Before adopting big EV subsidy plans, it would make sense for Vermont legislators to build a transportation and land use package that requires land use planning and ag land conservation tied to specific standards and data, like the approach used so successfully in Oregon and a few other states.
Last, going big on EV subsidies absolutely requires a commitment to pricing and capping carbon emissions. At the foundation of any effort to reduce transportation-sector greenhouse gases lies the challenge of “putting a price on carbon emissions” Emissions caps, which limit the total amount of carbon that can be emitted, are necessary. They force reductions that a tax or “carbon price” can’t achieve alone. And auctioning permits under the caps produces revenue for needed transportation alternatives.
EV subsidies are a weak, inadequate substitute for needed transportation sector emissions limits. They may even become an excuse not to create them. Imagine a legislator’s response: “Why do we need carbon pricing and caps in transportation? We are already generously subsidizing EVs!”
Vermont could benefit from the regional cap and trade policy adopted by West Coast states (with some others such as Quebec, right next door to Vermont). It is not a carbon tax. It is a user fee for the limited and lessening opportunity to pollute our shared air. Unlike a tax, it puts clear limits on permissible carbon emissions and reduces those caps over time. Cap and trade creates revenue (by auctioning or selling limited pollution allowances) that can be used to invest in new affordable housing, bike and walking trails, useful transit, parks, and multi-use transportation hubs. We can’t reduce transportation-sector emissions, or invest in better housing, jobs, and transit/walking/biking alternatives, without user-fees on the carbon pollution from transportation.
Vermont is already implementing regional cap-and-trade in the electric sector, working with other New England states through the tested and successful Regional Greenhouse Gas Initiative. Senator Leahy’s legislation creating a cap and trade program to stop acid rain 30 years ago has proven remarkably successful, at a much lower cost than originally projected. It is really exciting that today Governor Scott is interested in the nascent regional effort to reduce transportation sector carbon emissions, building on the success of cap and trade in reducing electric sector emissions.
EV subsidies don’t have to have a dark side. We can counterbalance their negative effects with a set of measures that decrease our dependence on cars: land use policies that prevent sprawl and support denser, transit-friendly communities, a commitment to allowing more non-road spending in our transportation budgets, and a cap-and-trade program for transportation emissions, Vermont teenagers will grow up saving money (maybe some for college, and some for partying) and being safer getting to work, and home after school. We’ll build a more diversified transportation system while creating livable, walkable communities served by transit.

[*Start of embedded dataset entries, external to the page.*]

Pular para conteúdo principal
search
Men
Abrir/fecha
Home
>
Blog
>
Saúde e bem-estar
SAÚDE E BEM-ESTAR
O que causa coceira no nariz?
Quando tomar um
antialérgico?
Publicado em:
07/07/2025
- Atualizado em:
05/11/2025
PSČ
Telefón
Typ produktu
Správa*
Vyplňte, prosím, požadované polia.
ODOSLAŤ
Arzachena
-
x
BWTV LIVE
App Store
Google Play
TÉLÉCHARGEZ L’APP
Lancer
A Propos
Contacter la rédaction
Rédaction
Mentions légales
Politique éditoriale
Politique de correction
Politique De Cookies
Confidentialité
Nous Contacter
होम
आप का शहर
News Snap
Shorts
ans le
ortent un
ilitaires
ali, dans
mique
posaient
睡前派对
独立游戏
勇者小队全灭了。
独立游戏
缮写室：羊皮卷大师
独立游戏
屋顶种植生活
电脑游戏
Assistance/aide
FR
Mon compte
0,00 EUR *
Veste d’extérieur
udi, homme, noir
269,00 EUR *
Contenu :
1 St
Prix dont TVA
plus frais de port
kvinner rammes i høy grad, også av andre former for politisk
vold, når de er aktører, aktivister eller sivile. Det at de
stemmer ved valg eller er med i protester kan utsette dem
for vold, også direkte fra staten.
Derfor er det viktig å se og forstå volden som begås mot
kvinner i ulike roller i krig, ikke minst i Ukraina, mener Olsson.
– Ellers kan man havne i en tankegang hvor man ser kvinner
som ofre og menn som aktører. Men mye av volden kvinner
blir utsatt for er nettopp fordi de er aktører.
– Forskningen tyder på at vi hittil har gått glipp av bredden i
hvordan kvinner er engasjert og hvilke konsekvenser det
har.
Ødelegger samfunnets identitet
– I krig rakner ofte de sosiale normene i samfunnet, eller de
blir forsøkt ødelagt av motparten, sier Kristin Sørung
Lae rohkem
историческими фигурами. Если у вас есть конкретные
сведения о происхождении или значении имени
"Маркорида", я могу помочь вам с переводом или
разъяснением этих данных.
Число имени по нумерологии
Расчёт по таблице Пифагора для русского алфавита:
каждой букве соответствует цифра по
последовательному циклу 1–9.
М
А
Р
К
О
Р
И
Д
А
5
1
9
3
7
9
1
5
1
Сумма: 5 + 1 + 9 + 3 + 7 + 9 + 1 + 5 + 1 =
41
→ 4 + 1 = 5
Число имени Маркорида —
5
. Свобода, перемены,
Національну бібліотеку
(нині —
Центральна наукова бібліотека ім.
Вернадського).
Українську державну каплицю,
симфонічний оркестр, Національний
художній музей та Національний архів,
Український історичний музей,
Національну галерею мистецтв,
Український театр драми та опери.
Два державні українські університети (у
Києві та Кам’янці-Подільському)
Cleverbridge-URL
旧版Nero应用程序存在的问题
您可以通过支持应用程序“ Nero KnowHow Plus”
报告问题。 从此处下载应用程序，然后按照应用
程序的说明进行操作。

It all starts with our Legislature and Governor. May the #@!&%$ force be with them.
Ned Farquhar has chaired the national Transportation Funders Network and the National Growth Management Leadership Project. He was New Mexico Governor Bill Richardson’s senior advisor for energy, and served five years as a senior official in the Obama Administration working on energy issues. In Vermont he has been executive director of the Vermont Natural Resources Council and most recently worked for two Vermont utilities and the Mad River Path Association.